Although a small minority of addicts can recover with just the support of their friends and family, most people need professional help in the form of counselling or rehab. There are thousands of facilities devoted to helping addicted people.

You can play a role in getting your loved one professional help by taking them to and from appointments and having open conversations with the addict to reduce any shame they might feel about getting medical help.

  1. Don’t Enable

If the addict is someone who lives in your home or visits you often, you should examine your own life closely for behavior that might be enabling the addiction. For example, if the person is struggling with adderall withdrawal, make sure to remove any trace of the drug from your home and life.

You could also offer to clean out the person’s home for them. Other enabling behaviors you should watch out for include giving money to the addict or protecting the addict from legal proceedings.

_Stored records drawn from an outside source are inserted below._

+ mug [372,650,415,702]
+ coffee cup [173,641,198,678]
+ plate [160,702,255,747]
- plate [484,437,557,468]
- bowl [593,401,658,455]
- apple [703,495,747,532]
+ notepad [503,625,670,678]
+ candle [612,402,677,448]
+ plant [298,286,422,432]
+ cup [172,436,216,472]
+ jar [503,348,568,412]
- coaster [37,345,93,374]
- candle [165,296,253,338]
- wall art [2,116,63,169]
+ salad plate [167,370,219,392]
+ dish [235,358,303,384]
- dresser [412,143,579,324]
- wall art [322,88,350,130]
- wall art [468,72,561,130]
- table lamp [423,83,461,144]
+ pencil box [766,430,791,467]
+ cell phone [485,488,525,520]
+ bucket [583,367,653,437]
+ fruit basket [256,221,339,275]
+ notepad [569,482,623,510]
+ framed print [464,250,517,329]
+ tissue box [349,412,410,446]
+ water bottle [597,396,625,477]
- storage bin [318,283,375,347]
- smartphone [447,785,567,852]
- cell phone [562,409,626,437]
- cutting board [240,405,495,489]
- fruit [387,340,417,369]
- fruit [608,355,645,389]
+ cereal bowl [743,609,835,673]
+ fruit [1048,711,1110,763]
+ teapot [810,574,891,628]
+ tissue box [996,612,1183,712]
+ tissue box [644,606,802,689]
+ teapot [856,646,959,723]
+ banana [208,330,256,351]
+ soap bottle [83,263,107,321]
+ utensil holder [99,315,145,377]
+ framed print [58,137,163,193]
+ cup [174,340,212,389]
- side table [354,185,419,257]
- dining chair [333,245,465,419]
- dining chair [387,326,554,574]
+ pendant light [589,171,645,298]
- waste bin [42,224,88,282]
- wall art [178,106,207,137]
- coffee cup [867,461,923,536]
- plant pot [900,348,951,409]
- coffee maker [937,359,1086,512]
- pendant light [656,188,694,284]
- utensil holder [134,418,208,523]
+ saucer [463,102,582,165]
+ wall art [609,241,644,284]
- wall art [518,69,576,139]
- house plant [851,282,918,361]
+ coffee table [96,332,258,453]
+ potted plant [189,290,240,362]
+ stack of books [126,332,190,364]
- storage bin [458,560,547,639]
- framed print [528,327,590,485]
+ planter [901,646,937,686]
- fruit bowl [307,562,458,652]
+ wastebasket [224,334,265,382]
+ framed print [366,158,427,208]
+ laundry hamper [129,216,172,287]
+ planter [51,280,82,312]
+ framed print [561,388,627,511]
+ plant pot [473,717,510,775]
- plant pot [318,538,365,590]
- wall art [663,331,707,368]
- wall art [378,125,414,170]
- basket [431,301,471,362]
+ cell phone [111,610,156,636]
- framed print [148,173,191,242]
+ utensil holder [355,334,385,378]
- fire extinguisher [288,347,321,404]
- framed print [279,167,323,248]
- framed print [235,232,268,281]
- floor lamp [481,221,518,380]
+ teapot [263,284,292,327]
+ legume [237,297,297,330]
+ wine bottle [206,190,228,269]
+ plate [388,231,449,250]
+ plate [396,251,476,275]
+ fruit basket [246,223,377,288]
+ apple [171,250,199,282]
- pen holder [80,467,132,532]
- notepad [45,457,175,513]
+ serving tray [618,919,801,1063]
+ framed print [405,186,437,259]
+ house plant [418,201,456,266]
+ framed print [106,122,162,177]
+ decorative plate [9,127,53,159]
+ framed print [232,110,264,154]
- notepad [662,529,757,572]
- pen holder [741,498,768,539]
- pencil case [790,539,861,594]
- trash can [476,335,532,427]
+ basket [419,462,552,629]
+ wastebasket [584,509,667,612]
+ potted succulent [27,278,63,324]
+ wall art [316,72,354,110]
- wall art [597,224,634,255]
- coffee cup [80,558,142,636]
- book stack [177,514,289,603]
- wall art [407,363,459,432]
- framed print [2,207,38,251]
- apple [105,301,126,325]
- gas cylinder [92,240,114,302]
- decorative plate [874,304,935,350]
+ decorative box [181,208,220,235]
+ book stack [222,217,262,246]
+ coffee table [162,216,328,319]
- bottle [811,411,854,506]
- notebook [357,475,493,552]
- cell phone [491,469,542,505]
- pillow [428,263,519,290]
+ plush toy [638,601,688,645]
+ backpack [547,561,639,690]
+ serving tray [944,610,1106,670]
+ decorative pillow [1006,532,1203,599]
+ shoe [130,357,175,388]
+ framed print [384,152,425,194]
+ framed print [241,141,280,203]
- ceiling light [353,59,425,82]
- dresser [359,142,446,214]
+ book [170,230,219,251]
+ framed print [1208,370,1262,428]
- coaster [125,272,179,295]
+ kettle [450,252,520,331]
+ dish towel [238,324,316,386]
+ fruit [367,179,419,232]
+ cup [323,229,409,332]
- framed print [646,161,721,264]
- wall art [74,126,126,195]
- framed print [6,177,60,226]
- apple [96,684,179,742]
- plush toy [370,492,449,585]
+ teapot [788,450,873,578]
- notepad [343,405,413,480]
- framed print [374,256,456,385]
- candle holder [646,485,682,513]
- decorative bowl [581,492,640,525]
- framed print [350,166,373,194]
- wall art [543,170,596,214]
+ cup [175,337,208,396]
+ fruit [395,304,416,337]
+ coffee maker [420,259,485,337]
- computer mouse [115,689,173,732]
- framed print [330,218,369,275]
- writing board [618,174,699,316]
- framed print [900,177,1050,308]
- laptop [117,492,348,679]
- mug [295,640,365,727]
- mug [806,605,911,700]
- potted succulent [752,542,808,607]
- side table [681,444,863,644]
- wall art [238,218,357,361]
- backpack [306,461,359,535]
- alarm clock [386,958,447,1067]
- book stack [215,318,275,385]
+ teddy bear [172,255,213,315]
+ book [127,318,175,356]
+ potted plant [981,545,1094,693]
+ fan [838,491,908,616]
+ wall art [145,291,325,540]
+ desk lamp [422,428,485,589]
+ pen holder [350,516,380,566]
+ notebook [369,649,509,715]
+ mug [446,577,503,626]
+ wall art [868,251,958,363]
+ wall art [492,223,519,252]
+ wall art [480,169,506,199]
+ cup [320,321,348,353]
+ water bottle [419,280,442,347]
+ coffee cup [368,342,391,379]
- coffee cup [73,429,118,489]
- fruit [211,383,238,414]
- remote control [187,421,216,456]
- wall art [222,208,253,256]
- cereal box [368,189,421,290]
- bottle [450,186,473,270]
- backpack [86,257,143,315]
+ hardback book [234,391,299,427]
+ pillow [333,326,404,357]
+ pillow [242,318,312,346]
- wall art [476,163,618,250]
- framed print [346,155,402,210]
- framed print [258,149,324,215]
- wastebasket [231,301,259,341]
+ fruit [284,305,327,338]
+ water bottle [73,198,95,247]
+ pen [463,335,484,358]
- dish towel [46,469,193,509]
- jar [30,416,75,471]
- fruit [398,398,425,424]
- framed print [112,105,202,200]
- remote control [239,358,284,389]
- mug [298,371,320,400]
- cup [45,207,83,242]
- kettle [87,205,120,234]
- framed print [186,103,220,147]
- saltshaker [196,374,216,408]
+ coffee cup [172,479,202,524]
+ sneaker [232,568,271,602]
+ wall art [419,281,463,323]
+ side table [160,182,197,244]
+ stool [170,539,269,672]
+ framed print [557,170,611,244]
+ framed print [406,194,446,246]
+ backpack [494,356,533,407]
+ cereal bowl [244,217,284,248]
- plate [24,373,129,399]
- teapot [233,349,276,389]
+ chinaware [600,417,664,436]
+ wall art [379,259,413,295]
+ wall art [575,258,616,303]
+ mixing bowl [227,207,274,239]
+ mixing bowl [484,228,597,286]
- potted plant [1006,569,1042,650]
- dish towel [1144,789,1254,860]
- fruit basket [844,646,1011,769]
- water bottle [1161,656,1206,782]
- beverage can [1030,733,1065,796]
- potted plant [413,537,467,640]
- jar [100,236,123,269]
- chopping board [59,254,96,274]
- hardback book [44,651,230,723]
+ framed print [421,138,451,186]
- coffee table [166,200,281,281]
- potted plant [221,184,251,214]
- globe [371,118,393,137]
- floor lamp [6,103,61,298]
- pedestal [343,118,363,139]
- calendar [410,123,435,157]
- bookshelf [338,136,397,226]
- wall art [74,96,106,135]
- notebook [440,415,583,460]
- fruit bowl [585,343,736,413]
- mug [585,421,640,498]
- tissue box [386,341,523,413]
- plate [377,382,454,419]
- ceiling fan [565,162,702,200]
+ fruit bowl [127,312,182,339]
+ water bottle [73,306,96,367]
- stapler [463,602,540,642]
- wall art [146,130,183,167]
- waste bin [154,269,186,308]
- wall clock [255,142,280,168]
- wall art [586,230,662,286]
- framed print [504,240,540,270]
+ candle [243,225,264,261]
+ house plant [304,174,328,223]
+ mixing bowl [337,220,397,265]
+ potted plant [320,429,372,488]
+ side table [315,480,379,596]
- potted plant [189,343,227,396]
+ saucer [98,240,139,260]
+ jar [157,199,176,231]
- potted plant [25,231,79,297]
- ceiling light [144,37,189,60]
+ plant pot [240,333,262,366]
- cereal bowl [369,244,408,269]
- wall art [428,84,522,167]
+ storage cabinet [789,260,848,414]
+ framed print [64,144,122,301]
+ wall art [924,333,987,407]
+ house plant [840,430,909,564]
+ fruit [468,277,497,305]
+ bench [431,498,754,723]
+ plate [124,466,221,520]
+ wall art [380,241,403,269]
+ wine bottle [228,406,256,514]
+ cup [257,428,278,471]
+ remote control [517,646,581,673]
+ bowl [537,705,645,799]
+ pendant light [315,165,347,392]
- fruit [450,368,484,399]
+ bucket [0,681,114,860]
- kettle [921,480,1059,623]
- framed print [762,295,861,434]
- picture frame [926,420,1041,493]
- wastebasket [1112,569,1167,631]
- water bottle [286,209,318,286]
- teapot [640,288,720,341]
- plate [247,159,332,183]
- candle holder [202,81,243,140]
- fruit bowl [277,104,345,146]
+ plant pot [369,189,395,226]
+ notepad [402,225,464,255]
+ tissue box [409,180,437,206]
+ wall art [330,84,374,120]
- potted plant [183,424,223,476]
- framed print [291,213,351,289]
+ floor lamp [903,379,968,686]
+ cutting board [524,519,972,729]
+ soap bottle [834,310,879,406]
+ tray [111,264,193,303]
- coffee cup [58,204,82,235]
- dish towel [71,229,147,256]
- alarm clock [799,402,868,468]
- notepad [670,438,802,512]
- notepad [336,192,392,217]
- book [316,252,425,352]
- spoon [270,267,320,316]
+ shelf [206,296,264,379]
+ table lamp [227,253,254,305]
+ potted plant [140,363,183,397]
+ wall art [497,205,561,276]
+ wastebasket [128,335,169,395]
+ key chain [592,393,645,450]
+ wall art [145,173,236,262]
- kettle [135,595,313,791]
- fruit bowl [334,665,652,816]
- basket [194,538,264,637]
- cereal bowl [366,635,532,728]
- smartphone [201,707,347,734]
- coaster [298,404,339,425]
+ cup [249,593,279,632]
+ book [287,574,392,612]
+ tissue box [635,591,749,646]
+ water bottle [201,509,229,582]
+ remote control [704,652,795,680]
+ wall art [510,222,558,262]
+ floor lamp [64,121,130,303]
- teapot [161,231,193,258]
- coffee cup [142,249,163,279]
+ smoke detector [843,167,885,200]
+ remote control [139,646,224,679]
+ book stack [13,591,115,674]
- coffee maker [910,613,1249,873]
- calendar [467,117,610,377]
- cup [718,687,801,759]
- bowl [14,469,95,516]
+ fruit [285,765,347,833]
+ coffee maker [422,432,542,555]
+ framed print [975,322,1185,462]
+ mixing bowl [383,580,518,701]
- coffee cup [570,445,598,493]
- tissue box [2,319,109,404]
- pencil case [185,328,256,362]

Letting the addict feel consequences while also removing opportunity will help reduce temptation.

  1. Recovery Is A Process

Recovering from any form of drug addiction is a huge accomplishment, but the threat of relapse is always present. Many people relapse as a result of too much pressure being placed on them to stay clean.

People who have never been addicted sometimes view addiction as a linear process, where you get addicted, go to rehab, and are clean forever. Unfortunately, it is almost never that simple. Be patient with your loved one and remember that recovery is a lifelong struggle.

  1. Take Care Of Yourself

Supporting a loved one through a difficult time is a burden for anyone, even the most committed and caring friend. At the end of the day, you have to take care of yourself.

Constantly being stressed about another person can cause resentment. By exercising, sleeping and focusing on your health, you can set a good example and be fully ready to help your friend.

Hopefully you found some ideas on how to help your friend through the struggle of drug addiction.